Fiddling with the ocean’s albedo isn’t a brand new idea for geoengineering our way out of climate change without undue sacrifice. As our solar energy guru John Perlin noted in 2009:
Some people have suggested grandiose schemes using the albedo as their weapon. One scheme envisions sending off large white planks throughout our oceans and allowing them to float where they will. Others suggest anchoring huge artificial white-painted islands in the seas. An even bolder scheme has come up — the launch of huge white umbrellas, as large as football fields, to shade the earth.
Besides appearing far-fetched and expensive, it's tough to predict what adverse effects such large-scale interventions might bring.
A related point is made in a new paper by Axel Kleidon and Maik Renner in the journal Earth System Dynamics. They argue that combating global warming is more complex that just tweaking the heat-in/heat-out equation, especially when you start considering the effect of existing heat on the water cycle. While effect of heat and precipitation can be understood, "An important implication of our results is that geoengineering approaches to reduce global warming are unlikely to succeed in restoring the original climatic conditions."
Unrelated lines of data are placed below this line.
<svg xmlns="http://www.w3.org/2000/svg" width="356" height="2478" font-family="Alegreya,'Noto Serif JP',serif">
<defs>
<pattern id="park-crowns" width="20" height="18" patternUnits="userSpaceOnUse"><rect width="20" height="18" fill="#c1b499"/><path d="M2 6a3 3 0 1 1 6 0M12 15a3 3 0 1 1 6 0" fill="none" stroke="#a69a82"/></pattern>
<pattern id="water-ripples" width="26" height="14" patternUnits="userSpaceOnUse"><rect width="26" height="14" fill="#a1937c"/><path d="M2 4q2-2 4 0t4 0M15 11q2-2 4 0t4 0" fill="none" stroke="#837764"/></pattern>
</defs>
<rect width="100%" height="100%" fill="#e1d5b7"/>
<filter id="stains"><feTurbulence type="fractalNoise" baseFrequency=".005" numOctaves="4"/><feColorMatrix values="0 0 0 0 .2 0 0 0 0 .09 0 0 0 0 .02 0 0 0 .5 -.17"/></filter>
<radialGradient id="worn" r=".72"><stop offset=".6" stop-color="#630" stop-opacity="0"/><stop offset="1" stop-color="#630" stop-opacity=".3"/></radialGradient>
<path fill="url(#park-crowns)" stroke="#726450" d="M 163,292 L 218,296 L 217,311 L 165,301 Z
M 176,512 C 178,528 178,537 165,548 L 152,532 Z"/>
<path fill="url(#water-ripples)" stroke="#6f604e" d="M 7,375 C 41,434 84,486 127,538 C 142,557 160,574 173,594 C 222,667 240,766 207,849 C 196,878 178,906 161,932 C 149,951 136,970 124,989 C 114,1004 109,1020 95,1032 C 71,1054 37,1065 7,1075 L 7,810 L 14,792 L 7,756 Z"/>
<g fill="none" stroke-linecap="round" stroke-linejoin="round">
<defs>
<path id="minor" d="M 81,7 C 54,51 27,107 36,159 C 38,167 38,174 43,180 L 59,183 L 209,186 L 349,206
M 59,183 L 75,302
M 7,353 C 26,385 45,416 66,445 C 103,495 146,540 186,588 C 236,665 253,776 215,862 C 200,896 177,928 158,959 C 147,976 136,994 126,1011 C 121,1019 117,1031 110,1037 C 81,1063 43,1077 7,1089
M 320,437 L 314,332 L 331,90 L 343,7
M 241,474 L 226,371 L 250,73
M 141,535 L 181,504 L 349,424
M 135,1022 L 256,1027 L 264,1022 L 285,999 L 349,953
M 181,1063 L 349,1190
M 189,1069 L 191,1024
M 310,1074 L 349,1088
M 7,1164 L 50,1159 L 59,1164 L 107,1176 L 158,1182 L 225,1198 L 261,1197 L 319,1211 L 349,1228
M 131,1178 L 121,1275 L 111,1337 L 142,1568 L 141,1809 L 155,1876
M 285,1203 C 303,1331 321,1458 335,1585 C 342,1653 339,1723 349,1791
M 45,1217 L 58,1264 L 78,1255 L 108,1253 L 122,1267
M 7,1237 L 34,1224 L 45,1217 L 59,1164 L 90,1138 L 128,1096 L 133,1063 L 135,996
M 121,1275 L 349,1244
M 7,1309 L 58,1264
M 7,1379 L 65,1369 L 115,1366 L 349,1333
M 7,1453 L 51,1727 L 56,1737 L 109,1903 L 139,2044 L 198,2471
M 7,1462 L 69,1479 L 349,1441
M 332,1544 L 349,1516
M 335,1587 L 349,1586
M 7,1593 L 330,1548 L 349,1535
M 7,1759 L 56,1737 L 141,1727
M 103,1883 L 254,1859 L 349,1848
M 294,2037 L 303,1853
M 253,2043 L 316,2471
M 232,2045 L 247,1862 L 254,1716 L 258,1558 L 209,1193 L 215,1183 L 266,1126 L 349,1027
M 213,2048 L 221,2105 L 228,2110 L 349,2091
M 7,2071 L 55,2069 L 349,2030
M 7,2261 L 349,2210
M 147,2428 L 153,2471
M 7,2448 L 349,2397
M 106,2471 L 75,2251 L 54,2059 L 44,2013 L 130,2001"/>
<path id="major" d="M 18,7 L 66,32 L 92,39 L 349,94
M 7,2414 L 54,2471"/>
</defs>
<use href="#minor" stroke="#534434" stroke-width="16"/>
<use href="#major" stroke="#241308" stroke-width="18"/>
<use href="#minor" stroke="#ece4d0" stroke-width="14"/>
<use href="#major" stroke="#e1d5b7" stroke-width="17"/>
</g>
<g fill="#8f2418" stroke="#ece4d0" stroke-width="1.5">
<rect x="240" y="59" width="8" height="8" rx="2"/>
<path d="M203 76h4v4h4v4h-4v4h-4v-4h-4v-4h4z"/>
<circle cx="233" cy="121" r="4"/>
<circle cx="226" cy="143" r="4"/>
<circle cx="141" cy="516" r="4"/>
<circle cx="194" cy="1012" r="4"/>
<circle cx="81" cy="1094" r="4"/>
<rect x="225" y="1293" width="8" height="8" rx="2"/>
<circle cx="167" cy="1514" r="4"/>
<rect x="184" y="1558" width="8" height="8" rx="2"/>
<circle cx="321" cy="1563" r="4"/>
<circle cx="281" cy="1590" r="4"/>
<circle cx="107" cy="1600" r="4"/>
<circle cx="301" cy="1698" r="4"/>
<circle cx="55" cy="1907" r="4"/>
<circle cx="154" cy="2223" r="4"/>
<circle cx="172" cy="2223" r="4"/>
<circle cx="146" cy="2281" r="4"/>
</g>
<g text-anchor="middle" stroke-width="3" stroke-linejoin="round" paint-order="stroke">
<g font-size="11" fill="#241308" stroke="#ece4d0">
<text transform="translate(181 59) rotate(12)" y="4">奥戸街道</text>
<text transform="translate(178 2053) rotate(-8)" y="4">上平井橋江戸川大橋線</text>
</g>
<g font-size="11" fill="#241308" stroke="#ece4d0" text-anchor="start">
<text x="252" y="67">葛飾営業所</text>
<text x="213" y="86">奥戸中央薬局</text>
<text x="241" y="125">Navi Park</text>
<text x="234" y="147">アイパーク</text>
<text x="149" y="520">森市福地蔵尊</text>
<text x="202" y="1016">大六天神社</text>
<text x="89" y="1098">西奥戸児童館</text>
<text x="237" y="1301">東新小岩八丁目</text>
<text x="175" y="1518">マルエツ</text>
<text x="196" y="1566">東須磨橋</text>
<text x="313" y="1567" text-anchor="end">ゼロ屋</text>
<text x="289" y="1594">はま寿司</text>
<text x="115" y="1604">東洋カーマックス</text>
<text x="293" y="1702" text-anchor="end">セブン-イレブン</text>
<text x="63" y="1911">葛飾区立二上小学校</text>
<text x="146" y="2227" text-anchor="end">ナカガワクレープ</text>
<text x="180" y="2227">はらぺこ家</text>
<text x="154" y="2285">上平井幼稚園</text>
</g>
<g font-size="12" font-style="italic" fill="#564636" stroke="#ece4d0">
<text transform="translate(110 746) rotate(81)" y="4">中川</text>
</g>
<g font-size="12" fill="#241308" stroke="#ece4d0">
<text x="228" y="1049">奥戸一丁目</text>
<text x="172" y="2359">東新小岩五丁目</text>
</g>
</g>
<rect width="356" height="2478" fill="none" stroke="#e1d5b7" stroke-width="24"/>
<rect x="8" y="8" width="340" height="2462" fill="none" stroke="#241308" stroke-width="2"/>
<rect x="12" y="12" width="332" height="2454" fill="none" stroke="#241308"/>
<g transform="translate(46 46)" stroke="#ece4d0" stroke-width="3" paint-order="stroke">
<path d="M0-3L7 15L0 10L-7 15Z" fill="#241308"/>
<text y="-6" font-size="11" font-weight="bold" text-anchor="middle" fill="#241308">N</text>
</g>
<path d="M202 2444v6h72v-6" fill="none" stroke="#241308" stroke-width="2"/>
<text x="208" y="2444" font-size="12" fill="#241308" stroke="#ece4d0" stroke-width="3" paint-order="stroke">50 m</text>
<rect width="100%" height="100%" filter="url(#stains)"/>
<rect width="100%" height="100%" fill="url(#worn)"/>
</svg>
Seitz is presenting his bubbles, inserted into the top layer of water using compressed air, as more of a way to conserve water or affect the temperature on a local or regional scale. Writing in Environment magazine last year, Robert Olson raised the stakes a magnitude and described microbubbles (and a few other technologies) as "soft geoengineering," He defined soft geoengineering as “interventions that are local, are scalable, are reversible, pose few environmental risks, and have multiple benefits.” Whether tiny bubbles are truly benign remains to be seen, and Seitz’s roadshow includes a section on risks. Nonetheless, he suggests the biggest risk lies in ignoring our own albedo footprint.